The Weekly Reflektion Week 47 / 2019

This week we are reflecting over the collapse of the Ponte Morandi bridge in Italy, and the relevance of the causes to other industries.

Degradation of materials in areas we cannot get to can lead to challenges. Do we make incorrect assumptions based on lack of data?

How do you evaluate how ‘robust’ something needs to be before it is ‘robust’ enough? 

Ponte Morandi was an important bridge, connecting Milan and Turin in the north and Rome and other major cities in the south and by-passing an increasingly congested Genoa. On the 14th August 2018, the bridge collapsed, killing 43 people who were crossing the bridge at the time.

The bridge was opened in 1967 in a post-war Italy in a difficult financial situation, with imported steel being expensive, and with no domestic steel production. What the country did have readily available were clays and river sediments necessary for concrete production.

Riccardo Morandi, an Italian civil engineer set his mind to a solution for a bridge design to by-pass Genoa. The bridge would cross east-west over a river valley, and an industrial area and be slightly more than 1 km long. Morandi came up with a design using minimal quantities of steel, and extensive use of concrete, stronger and lighter than equivalent bridges. It consisted of three towers, with 4 ‘stays’ connecting each tower to the roadway, transferring the weight of the bridge to the towers, and down to the foundations.

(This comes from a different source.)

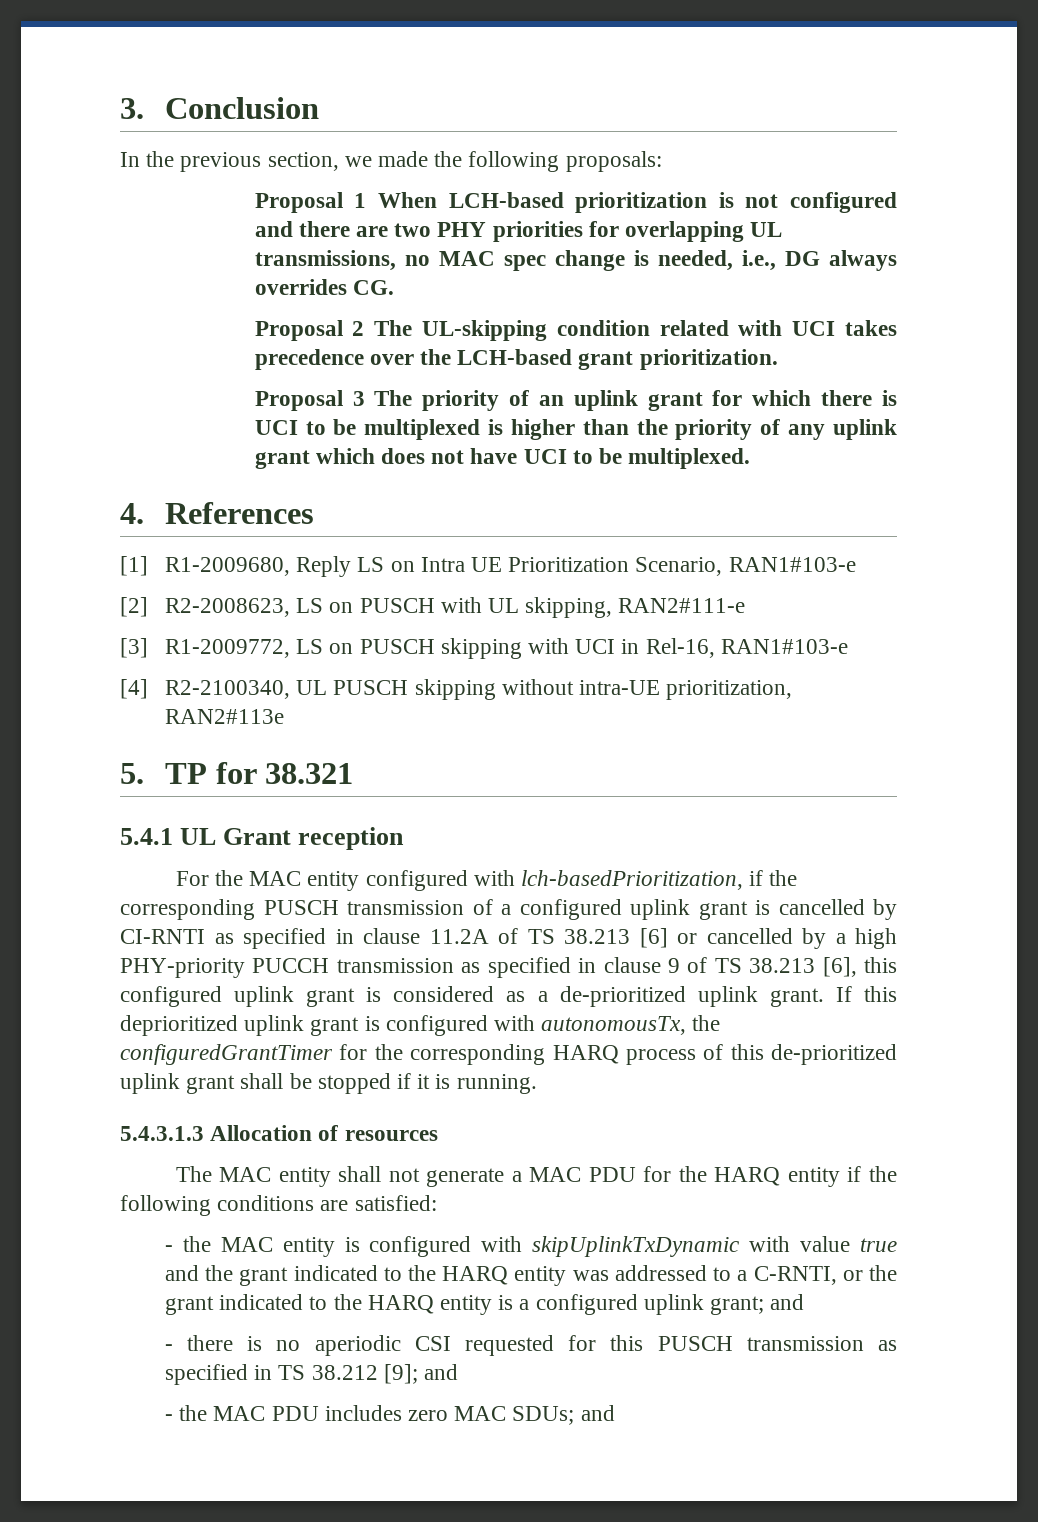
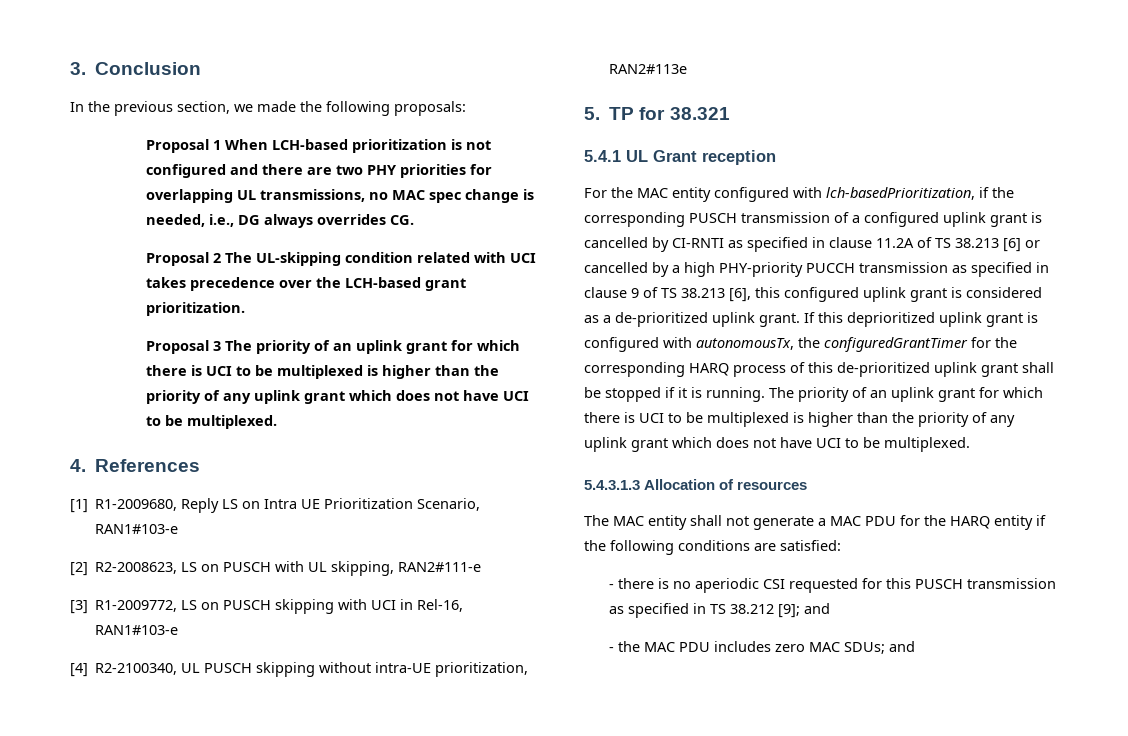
(537, 1084) none -> [769,387,1043,402] [584,412,1015,427] [584,437,970,452] The priority of an uplink grant for which there is UCI to be multiplexed is higher than the priority of any uplink grant which does not have UCI to be multiplexed.
[164,1236,897,1257] [164,1265,898,1286] [164,1294,805,1315] // - the MAC entity is configured with skipUplinkTxDynamic with value true and the grant indicated to the HARQ entity was addressed to a C-RNTI, or the grant indicated to the HARQ entity is a configured uplink grant; and -> (841, 545) none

These ‘stays’ consisted of steel cables surrounded by concrete. These were ‘pre-stressed’ by tensioning up the cables before pouring the concrete around the cables, which improved the performance of the ‘stays’ in tension and reduced any ‘sway’ of the bridge.


A schematic of a ‘stay’ with main steel cables, secondary steel cables, surrounded by pre-stressed concrete

As the steel cables were protected from the corrosive atmospheric environment of the salty Mediterranean air by the concrete, the pre-opening boast was that the bridge would not need any maintenance. The design, however, was not robust. If one of the bridge supports failed, there was no redundancy in the remaining structure to support the weight, and a section of the bridge would collapse. The design placed a premium on inspection and maintenance, but this risk was ignored as the steel was so well protected. Concrete structures were considered by designers and manufacturers to be ‘eternal’.

By the late 1970’s the concrete was visibly deteriorating. The concrete used turned out to be highly vulnerable to degradation, and the bridge designer inspected the bridge in 1979 and 1981, concluding that the bridge was already significantly degraded. The corrosion was hidden deep within the concrete making it difficult to evaluate.  Significant corrosion had been discovered on the ‘stays’ on one bridge support where 30% of the tendons had corroded away. This ‘stay’ had been strengthened with external cables. The ‘stays’ which later failed were not strengthened.

In 2017, an investigation using microphones was conducted, listening for the tone of the vibrations being produced by the steel cables. Smooth, predictable tones indicate steel cables in good condition, whereas discordant tones indicate damaged cables. The two southern ‘stays’ on the centre tower exhibited these discordant tones. These findings were not followed up, as Autostrada, the company managing the bridge, perceived no urgency in the conclusions.

The bridge collapsed when the southern stay on the central tower parted, the roadway tilted and began to break apart, as the weight of the entire span transferred to the northern stays, these failed, with the entire span then falling into the valley. The tower itself then collapsed. 

Italy’s new populist coalition government immediately blamed Autostrada for the collapse, who in turn blamed the government administration for delays in obtaining permission for the necessary maintenance. 

In the oil and gas industry, we also suffer from corrosion that is difficult to see for example, under the insulation on pipes on offshore platforms. Are there other areas where inspection is difficult, making it easier to assume things are OK?

New designs that bring obvious advantages are sometimes adopted without considering the new risks that they bring with them. Are we always critical enough?

We are encouraged by the authorities to design robust solutions. The definition of an acceptable level of robustness is not always straightforward. How do you evaluate your level of robustness and what do need to know before you can say this is robust enough?